Vistaar: Diverse Benchmarks and Training Sets for Indian Language ASR
The paper "Vistaar: Diverse Benchmarks and Training Sets for Indian Language ASR" by Kaushal Santosh Bhogale et al. addresses critical improvements in Automatic Speech Recognition (ASR) systems within the context of Indian languages. With a significant portion of the Indian population being print illiterate and the nation's linguistic diversity, the development of accurate ASR systems becomes significantly impactful. This paper proposes Vistaar, a collection of diverse benchmarks, and introduces IndicWhisper, a family of ASR models fine-tuned for Indian languages.
Key Contributions
- Vistaar Benchmark Compilation: The authors have curated a set of 59 benchmarks across 12 Indian languages and various domains/data types to evaluate ASR systems. This includes datasets like Kathbath, CommonVoice, FLEURS, and others. These benchmarks reveal the diversity in speakers, audio collection environments, and domains, encompassing both studio-quality and crowd-sourced audio data.
- IndicWhisper ASR Models: By fine-tuning OpenAI's Whisper models on a comprehensive set of training data termed Vistaar-Train, the paper introduces IndicWhisper. This training set aggregates over 10,000 hours of audio across 12 languages, from sources like Shrutilipi, NPTEL, and IndicTTS, among others.
- Evaluation Results: IndicWhisper models exhibit superior performance against publicly available models like IndicWav2Vec and commercial ASR systems such as Google and Azure.
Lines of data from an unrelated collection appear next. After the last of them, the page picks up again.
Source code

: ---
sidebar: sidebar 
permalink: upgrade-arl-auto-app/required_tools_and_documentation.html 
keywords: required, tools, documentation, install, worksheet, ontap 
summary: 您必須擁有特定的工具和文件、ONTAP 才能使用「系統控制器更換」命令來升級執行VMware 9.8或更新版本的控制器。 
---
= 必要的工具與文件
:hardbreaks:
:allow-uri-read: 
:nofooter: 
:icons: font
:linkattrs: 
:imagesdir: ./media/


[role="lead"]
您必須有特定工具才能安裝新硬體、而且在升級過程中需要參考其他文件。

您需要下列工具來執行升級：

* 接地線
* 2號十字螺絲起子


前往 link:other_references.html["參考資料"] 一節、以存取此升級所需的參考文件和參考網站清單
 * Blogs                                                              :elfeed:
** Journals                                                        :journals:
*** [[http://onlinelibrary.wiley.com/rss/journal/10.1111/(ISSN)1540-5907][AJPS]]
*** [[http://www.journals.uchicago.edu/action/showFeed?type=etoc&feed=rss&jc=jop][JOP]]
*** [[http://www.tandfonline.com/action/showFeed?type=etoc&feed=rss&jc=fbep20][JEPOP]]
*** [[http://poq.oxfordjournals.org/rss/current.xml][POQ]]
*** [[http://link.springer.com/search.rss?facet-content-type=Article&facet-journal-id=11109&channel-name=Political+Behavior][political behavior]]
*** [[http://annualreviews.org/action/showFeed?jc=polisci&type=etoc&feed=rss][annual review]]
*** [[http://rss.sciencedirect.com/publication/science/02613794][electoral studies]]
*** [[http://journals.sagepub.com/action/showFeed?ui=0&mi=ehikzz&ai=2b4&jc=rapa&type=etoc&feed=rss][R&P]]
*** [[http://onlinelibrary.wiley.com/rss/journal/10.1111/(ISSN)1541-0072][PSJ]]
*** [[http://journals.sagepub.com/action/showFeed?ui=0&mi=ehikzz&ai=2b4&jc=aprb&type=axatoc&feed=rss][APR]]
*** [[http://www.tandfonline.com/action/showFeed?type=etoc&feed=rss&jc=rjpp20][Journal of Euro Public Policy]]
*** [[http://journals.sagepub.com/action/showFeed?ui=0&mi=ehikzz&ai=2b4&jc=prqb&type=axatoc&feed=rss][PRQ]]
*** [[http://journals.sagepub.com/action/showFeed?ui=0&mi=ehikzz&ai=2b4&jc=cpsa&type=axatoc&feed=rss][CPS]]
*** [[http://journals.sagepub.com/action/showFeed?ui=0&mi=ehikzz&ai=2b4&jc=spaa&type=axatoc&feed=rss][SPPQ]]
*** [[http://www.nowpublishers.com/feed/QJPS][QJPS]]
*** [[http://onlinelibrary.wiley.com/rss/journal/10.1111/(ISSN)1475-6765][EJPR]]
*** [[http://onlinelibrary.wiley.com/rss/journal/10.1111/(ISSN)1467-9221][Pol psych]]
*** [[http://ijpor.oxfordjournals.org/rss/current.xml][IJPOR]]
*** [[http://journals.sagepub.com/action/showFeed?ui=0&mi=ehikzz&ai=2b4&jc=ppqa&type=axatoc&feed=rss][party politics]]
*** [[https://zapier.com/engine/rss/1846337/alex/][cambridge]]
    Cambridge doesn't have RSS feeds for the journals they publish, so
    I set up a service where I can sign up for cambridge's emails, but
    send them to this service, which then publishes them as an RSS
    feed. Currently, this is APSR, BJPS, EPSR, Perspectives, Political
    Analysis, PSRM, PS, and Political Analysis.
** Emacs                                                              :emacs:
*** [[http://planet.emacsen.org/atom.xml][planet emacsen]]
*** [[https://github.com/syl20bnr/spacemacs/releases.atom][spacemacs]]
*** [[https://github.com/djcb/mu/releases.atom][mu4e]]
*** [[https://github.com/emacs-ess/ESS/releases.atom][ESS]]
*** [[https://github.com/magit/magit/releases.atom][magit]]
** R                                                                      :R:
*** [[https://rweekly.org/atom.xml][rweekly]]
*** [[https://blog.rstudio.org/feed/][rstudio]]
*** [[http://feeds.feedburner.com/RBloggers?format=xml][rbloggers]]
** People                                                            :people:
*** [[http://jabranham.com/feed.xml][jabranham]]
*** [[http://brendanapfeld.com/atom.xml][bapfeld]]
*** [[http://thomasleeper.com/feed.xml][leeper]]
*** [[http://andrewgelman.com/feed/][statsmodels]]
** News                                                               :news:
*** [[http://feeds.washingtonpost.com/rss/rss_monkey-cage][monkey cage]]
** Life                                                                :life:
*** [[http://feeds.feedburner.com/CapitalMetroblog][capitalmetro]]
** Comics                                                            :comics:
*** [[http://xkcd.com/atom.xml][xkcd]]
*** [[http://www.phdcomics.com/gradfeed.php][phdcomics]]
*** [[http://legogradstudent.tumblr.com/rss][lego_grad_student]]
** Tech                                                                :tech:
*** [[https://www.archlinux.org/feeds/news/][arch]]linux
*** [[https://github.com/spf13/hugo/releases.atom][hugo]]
IndicWhisper achieves the lowest Word Error Rate (WER) in 39 out of the 59 benchmarks.
Detailed Analysis
The paper presents a meticulous evaluation of existing ASR systems using the Vistaar benchmark. Results show noticeable discrepancies among ASR models, with IndicWhisper models outperforming others by significant margins, especially in challenging acoustic environments. The empirical results highlight the variability in ASR performance depending heavily on the dataset used, indicating that reliance on a singular benchmark might misrepresent a model's effectiveness across different conditions and languages.
Implications and Future Directions
This research has far-reaching implications in enhancing accessibility and user interaction with technology for non-English speakers through robust ASR systems. The successful development and deployment of such systems could lead to substantial societal impacts, potentially transforming how information and services are accessed in linguistically diverse regions.
Future work should explore:
- Expanding training datasets to include even more linguistic variety,
- Developing strategies to balance ASR accuracy across different languages with varied amounts of training data,
- Implementing domain-specific LLMs that can complement generic acoustic models, thereby improving performance in specialized applications.
In conclusion, the paper provides a substantial contribution to the field of ASR for low-resource languages by establishing a well-rounded benchmark and demonstrating the benefits of diverse training datasets through the IndicWhisper models. The complete open-sourcing of the datasets, code, and models enhances reproducibility and further research potential in this domain.